Technology has changed the very structure of who, how, where and what you do. In the virtual workplace you have minimal physical contact with other human beings and rely heavily on verbal communication. As a virtual worker you may interact with colleagues either synchronously in real time, or asynchronously in delayed time. You however, are likely to be tethered to and dependent on a screen or a mobile device. Technology has freed you in some ways and enslaved you in others.

Today many people work away from the main office or organization because they can stay connected in so many ways, whether they want to or not. We are all part of this huge shift. There are an ever-growing array of technologies, tools and options. These technologies have invaded our lives very quickly and not even researchers have had a real chance to study the long-term implications or influences. According to an NBC report, by the end of 2010 there were about 5 billion cell phone subscriptions worldwide. (10) Because of the allure of always being connected, many people cannot and do not disconnect. They are afraid they might miss something.

For the virtual worker, the isolation of working from home is a real issue. If you are working from home for the first time you may experience a type of culture shock. You may feel apprehensive and not contact colleagues for help, because you were used to walking over to the person’s desk. You may not intuitively know what to do after drinking your morning coffee. The feeling of isolation can be minimized by developing specific strategies, but it does not happen over night. All of a sudden you may realize how many house chores you have pushed to the side and may even get the urge to do them when you should be working. You may become intensely aware of everyone else’s schedule—-the kids, the dog, the mailman—-except your own. You may even experience loss of your sense of identity, especially when there is no need to wear a suit and there is no physical pat on the back.

You might be in trouble when you allow the technology to take over your work life and your personal life. You can become hooked, fixated or addicted to being “connected” at all times. If managed effectively however, the use of digitally mediated communications can free you to be more efficient and enhance the quality of your life. Dangers abound and embedded in the challenges of digital communications is the opportunity for miscommunication. The social conditions of the virtual world do not provide the opportunity to observe and monitor the other person’s physical behavior. This lack of non-verbal cues forces you to infer the tone of written communication, or the tone of the other person’s voice. The message is inevitably interpreted based on the receiver’s own perceptions, and for this reason, messages can easily be misconstrued.

= = = = =

WHAT TO DO -
1. Translate this sentence from the passage on virtual work into Spanish: "Technology has freed you in some ways and enslaved you in others."
2. For each statement, say yes or no as to whether it agrees with the passage on virtual work, and quote the deciding words. (a) In the virtual workplace, people rely heavily on verbal communication. (b) Researchers have fully studied the long-term influences of these technologies. (c) Strategies make the feeling of isolation go away at once.
3. Extend the passage on virtual work past its final sentence.
The entries after this passage are separate material.

= = = = =

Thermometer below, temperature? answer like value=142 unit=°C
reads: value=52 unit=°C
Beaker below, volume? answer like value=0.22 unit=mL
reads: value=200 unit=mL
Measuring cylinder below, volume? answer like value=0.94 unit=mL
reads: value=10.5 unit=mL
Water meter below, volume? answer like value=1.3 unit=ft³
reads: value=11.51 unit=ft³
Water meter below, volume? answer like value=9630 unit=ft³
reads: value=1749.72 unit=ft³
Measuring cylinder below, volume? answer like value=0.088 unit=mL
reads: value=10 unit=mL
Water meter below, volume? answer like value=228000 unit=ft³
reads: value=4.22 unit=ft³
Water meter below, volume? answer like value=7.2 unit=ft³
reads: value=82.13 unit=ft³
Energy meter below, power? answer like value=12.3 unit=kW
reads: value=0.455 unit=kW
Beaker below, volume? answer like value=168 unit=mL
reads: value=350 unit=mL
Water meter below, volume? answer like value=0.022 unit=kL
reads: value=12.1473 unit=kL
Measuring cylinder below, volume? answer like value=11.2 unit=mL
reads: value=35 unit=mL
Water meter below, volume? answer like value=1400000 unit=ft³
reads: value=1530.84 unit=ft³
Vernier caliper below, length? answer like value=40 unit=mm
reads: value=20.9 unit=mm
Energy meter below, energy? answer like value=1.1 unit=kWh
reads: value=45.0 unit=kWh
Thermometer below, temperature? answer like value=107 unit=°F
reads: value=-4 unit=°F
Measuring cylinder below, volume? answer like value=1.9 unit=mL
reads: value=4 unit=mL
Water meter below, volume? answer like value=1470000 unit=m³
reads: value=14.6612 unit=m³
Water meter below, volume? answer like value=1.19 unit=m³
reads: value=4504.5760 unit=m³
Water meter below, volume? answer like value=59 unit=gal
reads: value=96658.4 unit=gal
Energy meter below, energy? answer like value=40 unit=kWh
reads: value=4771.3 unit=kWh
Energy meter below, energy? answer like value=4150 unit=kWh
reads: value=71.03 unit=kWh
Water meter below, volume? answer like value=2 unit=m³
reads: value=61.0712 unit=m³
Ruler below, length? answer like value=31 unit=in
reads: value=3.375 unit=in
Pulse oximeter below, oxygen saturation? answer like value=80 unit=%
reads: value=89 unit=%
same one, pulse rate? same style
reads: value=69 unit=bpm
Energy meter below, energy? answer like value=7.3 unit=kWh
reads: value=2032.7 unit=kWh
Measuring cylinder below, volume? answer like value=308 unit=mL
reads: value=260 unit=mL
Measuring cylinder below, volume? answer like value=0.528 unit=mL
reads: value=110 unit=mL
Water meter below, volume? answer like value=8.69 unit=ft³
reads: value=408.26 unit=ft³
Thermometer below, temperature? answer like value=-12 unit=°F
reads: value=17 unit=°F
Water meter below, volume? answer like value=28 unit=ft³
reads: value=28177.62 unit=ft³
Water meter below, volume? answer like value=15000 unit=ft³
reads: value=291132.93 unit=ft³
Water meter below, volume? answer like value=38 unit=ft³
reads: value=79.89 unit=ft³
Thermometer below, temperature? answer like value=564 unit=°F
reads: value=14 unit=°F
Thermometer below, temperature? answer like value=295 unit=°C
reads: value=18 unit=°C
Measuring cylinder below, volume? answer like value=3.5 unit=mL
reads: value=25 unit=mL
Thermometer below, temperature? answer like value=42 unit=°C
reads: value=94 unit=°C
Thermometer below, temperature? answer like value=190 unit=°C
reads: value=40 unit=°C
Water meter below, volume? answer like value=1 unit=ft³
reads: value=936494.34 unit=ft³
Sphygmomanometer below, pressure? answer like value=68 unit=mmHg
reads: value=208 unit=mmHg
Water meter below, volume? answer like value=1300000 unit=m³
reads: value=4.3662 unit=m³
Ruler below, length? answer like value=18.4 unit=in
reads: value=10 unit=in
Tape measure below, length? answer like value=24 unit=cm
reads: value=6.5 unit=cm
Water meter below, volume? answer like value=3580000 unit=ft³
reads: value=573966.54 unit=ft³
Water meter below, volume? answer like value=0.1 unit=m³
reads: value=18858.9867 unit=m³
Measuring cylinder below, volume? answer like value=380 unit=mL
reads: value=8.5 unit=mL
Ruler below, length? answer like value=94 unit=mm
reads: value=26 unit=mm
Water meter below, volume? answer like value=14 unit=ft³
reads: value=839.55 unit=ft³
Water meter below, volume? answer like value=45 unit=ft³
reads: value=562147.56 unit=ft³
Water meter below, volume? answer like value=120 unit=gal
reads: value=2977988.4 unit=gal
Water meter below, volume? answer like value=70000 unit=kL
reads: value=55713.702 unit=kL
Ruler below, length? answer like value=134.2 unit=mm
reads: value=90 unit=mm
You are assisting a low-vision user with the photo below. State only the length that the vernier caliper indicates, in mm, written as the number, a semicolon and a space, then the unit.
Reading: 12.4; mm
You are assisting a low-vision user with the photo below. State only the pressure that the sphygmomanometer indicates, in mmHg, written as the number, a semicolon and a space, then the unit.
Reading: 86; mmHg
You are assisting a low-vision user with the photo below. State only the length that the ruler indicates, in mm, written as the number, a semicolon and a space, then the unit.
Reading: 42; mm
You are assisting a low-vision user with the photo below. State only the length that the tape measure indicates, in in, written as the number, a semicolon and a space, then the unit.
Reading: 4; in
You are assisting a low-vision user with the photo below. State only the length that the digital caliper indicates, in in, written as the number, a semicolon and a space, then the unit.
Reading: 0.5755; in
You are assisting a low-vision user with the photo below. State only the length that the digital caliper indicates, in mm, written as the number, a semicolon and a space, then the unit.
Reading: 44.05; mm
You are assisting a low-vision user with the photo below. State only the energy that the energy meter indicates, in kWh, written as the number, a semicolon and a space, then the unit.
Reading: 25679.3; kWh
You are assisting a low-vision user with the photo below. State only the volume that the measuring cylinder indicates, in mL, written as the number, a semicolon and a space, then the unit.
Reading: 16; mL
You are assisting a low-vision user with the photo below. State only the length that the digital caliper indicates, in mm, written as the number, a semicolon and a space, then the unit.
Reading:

= = = = =

WRITTEN RESPONSES -
1. La tecnología te ha liberado en algunos aspectos y te ha esclavizado en otros.

2.
(a) Yes: "rely heavily on verbal communication"
(b) No: "not even researchers have had a real chance to study the long-term implications or influences"
(c) No: "but it does not happen over night"

3.
The frequency and timeliness of communication becomes more important in the virtual office. This is because what is expected of you has also changed. Another potential pitfall is inappropriate or lack of feedback. Providing open and honest feedback in a virtual environment is paramount. You must learn to listen carefully to the other person, provide clear feedback, and also ask questions to avoid misreading or misinterpreting messages. You are expected to provide a speedy response to emails and phone calls, because everyone knows you are connected through the technology. This too adds to potential stress. You are feeling enslaved because you’re always on. You are stuck and you do not know how to get unstuck.

It is much easier to focus on work at the office because it is a defined place with a defined “look.” There are cubicles, desks, colleagues, and the supervisor’s office…or in the case of they brick and mortar school, there are fellow students, the teacher and the white board. In cyberspace however, none of these traditional visual clues are available to you. The new virtual office is comprised of a combination of text, audio and very different visuals than the traditional workplace or classroom.